SOAL TUGAS 1: Ubah bagian artikel tentang makanan haram, mulai dari "Makanan Haram Dalam Pandangan" sampai "yang halal dan haram.", dengan mengganti "tren hidup global" menjadi "gaya hidup modern", lalu tuliskan bagian itu kembali.

KUTIPAN TEKS:
Kamis, 24 Januari 2013

Makanan Haram dalam Islam


Makanan Haram Dalam Pandangan Islam
Oleh Ahmad Kali Akbar
Mahasiswa Institut Studi Islam Darussalam

Makanan merupakan sumber kekuatan manusia untuk melakukan aktivitas sehari-hari. Tapi alangkah mulianya jika makanan tersebut dikonsumsi dengan niat untuk beribadah kepada Allah SWT. Terkait dengan masalah makanan, dewasa ini umat muslim banyak dipengaruhi oleh tren hidup global, sadar atau tidak mereka sudah terseret kedalam arusnya. Saat ini masih sulit untuk membedakan antara makanan yang halal dan haram.
Kondisi ini tentu sangat memprihatinkan bagi kaum Muslim. Karena sedikitnya informasi yang menjelaskan status hukum sebuah produk sudah barang tentu membatasi pilihannya. Sehingga siapa pun akan mudah terjebak mengonsumsi barang yang haram. Padahal, Allah dan Rasul-Nya telah menegaskan dengan sangat jelas bahwa Allah akan mencukupkan rezeki mereka sebagaimana termaktub dalam firman-Nya, yang artinya, “Dan berapa banyak binatang yang tidak dapat membawa (mengurus) rezekinya sendiri. Allah-lah yang memberi rezeki kepadanya dan kepadamu dan Dia Maha Mendengar lagi Maha Mengetahui.” (QS. al-‘Ankabut: 60).
Dalam Islam, kita tidak diperbolehkan serta merta mengonsumsi makanan tanpa menilainya dari segi halal dan haram. Islam tidak mungkin melarang atau memerintahkan umatnya melakukan sesuatu tanpa alasan yang jelas. Begitu juga dalam soal makanan haram. Karena makanan yang dikonsumsi manusia tidak hanya berpengaruh terhadap kesehatan jasmaninya saja, akan tetapi juga berpengaruh terhadap kesehatan rohaninya. Makanan yang halal, baik dan bersih akan membentuk jiwa yang suci dan jasmani yang sehat. Sebaliknya, makanan yang haram akan membentuk jiwa yang keji dan hewani.

SOAL TUGAS 2: Susun baris data, mulai dari baris yang memuat "collectors: M. Somes" sampai baris yang memuat "country: Canada" dan termasuk kedua baris itu, menjadi tabel Markdown berkolom Nomor dan Isi tanpa baris kosong.

KUMPULAN DATA:
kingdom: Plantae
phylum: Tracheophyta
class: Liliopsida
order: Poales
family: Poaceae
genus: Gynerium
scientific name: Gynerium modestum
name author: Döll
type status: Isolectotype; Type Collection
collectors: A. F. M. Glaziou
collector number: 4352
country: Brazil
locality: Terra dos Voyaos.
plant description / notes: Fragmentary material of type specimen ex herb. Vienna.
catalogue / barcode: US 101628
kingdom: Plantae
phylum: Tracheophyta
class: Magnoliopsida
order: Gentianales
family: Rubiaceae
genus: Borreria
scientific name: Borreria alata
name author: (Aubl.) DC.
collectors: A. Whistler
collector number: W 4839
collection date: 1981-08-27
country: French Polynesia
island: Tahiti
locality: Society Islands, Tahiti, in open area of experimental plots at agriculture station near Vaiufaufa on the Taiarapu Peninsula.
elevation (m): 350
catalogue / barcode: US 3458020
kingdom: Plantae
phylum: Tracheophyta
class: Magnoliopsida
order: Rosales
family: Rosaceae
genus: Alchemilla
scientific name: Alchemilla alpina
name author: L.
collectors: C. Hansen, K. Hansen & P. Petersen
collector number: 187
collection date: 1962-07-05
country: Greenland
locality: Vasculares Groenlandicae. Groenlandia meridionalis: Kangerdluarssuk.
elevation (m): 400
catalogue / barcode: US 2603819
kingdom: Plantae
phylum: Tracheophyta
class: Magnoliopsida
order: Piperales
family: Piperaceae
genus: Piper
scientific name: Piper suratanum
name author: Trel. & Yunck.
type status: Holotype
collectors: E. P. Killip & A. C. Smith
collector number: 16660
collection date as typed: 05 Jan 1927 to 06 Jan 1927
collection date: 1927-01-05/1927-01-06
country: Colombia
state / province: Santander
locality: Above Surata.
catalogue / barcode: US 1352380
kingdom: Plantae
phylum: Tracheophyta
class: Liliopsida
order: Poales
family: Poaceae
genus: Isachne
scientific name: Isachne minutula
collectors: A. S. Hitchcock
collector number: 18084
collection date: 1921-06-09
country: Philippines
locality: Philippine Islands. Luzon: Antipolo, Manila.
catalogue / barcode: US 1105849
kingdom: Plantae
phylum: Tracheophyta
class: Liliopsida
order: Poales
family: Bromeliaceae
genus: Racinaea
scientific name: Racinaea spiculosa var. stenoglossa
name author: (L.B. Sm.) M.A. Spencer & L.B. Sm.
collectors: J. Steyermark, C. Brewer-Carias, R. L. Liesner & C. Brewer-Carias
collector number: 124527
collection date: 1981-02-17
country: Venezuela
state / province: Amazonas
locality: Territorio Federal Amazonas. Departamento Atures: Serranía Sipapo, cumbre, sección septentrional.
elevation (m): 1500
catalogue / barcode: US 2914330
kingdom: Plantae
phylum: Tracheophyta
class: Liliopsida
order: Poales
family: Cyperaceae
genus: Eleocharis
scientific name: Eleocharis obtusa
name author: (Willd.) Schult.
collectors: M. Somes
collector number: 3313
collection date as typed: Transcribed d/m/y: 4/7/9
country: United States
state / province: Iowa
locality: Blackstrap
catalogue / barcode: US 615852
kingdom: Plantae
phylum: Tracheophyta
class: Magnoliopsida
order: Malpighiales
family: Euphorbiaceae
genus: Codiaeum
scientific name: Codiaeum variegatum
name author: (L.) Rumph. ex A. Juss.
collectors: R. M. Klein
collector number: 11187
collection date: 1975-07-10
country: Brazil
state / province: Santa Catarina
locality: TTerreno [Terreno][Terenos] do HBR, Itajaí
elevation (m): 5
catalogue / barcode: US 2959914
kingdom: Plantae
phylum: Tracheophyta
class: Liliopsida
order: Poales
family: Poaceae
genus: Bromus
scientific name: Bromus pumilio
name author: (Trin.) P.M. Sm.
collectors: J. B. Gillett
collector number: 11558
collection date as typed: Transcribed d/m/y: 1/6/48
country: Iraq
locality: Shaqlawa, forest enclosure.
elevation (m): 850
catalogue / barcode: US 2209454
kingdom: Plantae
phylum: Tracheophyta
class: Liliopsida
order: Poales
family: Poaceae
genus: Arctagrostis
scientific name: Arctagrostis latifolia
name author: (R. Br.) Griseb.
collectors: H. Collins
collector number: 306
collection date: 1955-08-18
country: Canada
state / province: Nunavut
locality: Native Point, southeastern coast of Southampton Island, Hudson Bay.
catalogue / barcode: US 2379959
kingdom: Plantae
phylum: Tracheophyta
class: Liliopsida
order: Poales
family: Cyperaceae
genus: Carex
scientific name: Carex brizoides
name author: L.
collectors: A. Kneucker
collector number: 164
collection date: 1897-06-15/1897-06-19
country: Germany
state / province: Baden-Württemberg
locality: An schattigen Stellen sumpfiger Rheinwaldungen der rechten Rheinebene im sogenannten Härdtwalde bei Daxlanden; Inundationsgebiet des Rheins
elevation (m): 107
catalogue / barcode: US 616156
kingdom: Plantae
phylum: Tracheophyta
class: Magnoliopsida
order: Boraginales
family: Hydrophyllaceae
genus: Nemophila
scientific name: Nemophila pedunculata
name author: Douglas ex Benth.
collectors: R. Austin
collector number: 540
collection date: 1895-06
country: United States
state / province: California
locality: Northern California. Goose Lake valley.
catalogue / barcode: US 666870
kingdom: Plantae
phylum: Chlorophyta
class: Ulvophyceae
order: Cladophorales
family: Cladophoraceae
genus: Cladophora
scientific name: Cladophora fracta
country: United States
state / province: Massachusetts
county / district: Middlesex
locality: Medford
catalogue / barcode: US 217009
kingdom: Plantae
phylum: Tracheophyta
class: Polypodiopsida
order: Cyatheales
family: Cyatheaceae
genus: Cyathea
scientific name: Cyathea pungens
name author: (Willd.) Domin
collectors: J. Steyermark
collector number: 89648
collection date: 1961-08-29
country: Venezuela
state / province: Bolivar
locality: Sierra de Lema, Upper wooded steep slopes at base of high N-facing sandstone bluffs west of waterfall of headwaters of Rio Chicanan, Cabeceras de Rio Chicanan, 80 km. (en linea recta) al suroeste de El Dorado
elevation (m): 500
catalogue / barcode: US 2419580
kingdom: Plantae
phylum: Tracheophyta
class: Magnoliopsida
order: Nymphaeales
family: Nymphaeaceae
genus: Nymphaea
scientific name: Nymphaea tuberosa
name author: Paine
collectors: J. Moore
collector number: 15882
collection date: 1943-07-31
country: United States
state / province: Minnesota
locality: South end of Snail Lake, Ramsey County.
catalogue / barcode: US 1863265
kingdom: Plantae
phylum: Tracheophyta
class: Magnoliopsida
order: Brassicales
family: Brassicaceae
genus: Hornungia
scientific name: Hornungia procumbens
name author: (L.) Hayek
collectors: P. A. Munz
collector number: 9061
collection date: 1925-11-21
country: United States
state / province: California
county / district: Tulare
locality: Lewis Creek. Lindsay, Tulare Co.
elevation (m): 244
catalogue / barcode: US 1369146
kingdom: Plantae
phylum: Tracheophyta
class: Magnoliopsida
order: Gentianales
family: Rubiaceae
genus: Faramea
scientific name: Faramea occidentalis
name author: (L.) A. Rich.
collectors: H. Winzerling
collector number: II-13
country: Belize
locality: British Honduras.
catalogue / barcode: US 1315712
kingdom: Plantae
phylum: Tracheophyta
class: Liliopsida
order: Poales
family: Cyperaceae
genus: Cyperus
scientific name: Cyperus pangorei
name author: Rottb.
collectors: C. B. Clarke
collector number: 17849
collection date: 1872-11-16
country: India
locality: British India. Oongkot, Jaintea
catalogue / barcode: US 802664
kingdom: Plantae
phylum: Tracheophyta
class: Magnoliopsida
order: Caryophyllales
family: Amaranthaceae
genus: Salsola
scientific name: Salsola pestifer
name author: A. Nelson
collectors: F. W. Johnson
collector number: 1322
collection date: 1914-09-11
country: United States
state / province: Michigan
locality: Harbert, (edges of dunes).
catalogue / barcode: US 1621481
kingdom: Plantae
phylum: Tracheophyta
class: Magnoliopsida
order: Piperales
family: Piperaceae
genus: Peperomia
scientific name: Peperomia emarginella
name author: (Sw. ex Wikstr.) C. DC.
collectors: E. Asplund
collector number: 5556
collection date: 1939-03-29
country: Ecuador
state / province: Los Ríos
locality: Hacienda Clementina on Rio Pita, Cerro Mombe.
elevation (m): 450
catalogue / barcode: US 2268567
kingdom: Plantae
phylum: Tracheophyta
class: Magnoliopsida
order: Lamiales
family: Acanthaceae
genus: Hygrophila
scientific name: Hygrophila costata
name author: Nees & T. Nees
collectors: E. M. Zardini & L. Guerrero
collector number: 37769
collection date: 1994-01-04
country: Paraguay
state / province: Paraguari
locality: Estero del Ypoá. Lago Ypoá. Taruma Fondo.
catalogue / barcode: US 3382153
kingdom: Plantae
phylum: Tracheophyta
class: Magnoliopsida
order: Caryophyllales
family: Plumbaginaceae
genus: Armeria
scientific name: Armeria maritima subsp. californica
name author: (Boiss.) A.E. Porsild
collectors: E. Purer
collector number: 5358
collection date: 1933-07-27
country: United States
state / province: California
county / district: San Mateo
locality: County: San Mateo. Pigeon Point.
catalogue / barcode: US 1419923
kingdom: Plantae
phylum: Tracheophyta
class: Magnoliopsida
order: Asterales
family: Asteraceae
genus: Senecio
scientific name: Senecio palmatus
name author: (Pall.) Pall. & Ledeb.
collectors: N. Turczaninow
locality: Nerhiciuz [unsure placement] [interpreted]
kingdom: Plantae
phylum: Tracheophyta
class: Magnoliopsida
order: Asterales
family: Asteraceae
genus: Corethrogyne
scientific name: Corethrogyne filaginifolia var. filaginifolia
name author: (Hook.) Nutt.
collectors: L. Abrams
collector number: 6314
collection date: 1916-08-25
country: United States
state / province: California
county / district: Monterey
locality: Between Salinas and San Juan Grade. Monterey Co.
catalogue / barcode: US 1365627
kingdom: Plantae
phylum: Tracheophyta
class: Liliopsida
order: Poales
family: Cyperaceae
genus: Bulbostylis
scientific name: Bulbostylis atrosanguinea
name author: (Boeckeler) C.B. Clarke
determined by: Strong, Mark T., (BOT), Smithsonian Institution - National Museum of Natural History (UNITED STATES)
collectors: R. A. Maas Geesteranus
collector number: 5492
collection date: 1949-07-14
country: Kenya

JAWABAN 1:
Makanan Haram Dalam Pandangan Islam
Oleh Ahmad Kali Akbar
Mahasiswa Institut Studi Islam Darussalam

Makanan merupakan sumber kekuatan manusia untuk melakukan aktivitas sehari-hari. Tapi alangkah mulianya jika makanan tersebut dikonsumsi dengan niat untuk beribadah kepada Allah SWT. Terkait dengan masalah makanan, dewasa ini umat muslim banyak dipengaruhi oleh gaya hidup modern, sadar atau tidak mereka sudah terseret kedalam arusnya. Saat ini masih sulit untuk membedakan antara makanan yang halal dan haram.

JAWABAN 2:
| Nomor | Isi |
|---|---|
| 1 | collectors: M. Somes |
| 2 | collector number: 3313 |
| 3 | collection date as typed: Transcribed d/m/y: 4/7/9 |
| 4 | country: United States |
| 5 | state / province: Iowa |
| 6 | locality: Blackstrap |
| 7 | catalogue / barcode: US 615852 |
| 8 | kingdom: Plantae |
| 9 | phylum: Tracheophyta |
| 10 | class: Magnoliopsida |
| 11 | order: Malpighiales |
| 12 | family: Euphorbiaceae |
| 13 | genus: Codiaeum |
| 14 | scientific name: Codiaeum variegatum |
| 15 | name author: (L.) Rumph. ex A. Juss. |
| 16 | collectors: R. M. Klein |
| 17 | collector number: 11187 |
| 18 | collection date: 1975-07-10 |
| 19 | country: Brazil |
| 20 | state / province: Santa Catarina |
| 21 | locality: TTerreno [Terreno][Terenos] do HBR, Itajaí |
| 22 | elevation (m): 5 |
| 23 | catalogue / barcode: US 2959914 |
| 24 | kingdom: Plantae |
| 25 | phylum: Tracheophyta |
| 26 | class: Liliopsida |
| 27 | order: Poales |
| 28 | family: Poaceae |
| 29 | genus: Bromus |
| 30 | scientific name: Bromus pumilio |
| 31 | name author: (Trin.) P.M. Sm. |
| 32 | collectors: J. B. Gillett |
| 33 | collector number: 11558 |
| 34 | collection date as typed: Transcribed d/m/y: 1/6/48 |
| 35 | country: Iraq |
| 36 | locality: Shaqlawa, forest enclosure. |
| 37 | elevation (m): 850 |
| 38 | catalogue / barcode: US 2209454 |
| 39 | kingdom: Plantae |
| 40 | phylum: Tracheophyta |
| 41 | class: Liliopsida |
| 42 | order: Poales |
| 43 | family: Poaceae |
| 44 | genus: Arctagrostis |
| 45 | scientific name: Arctagrostis latifolia |
| 46 | name author: (R. Br.) Griseb. |
| 47 | collectors: H. Collins |
| 48 | collector number: 306 |
| 49 | collection date: 1955-08-18 |
| 50 | country: Canada |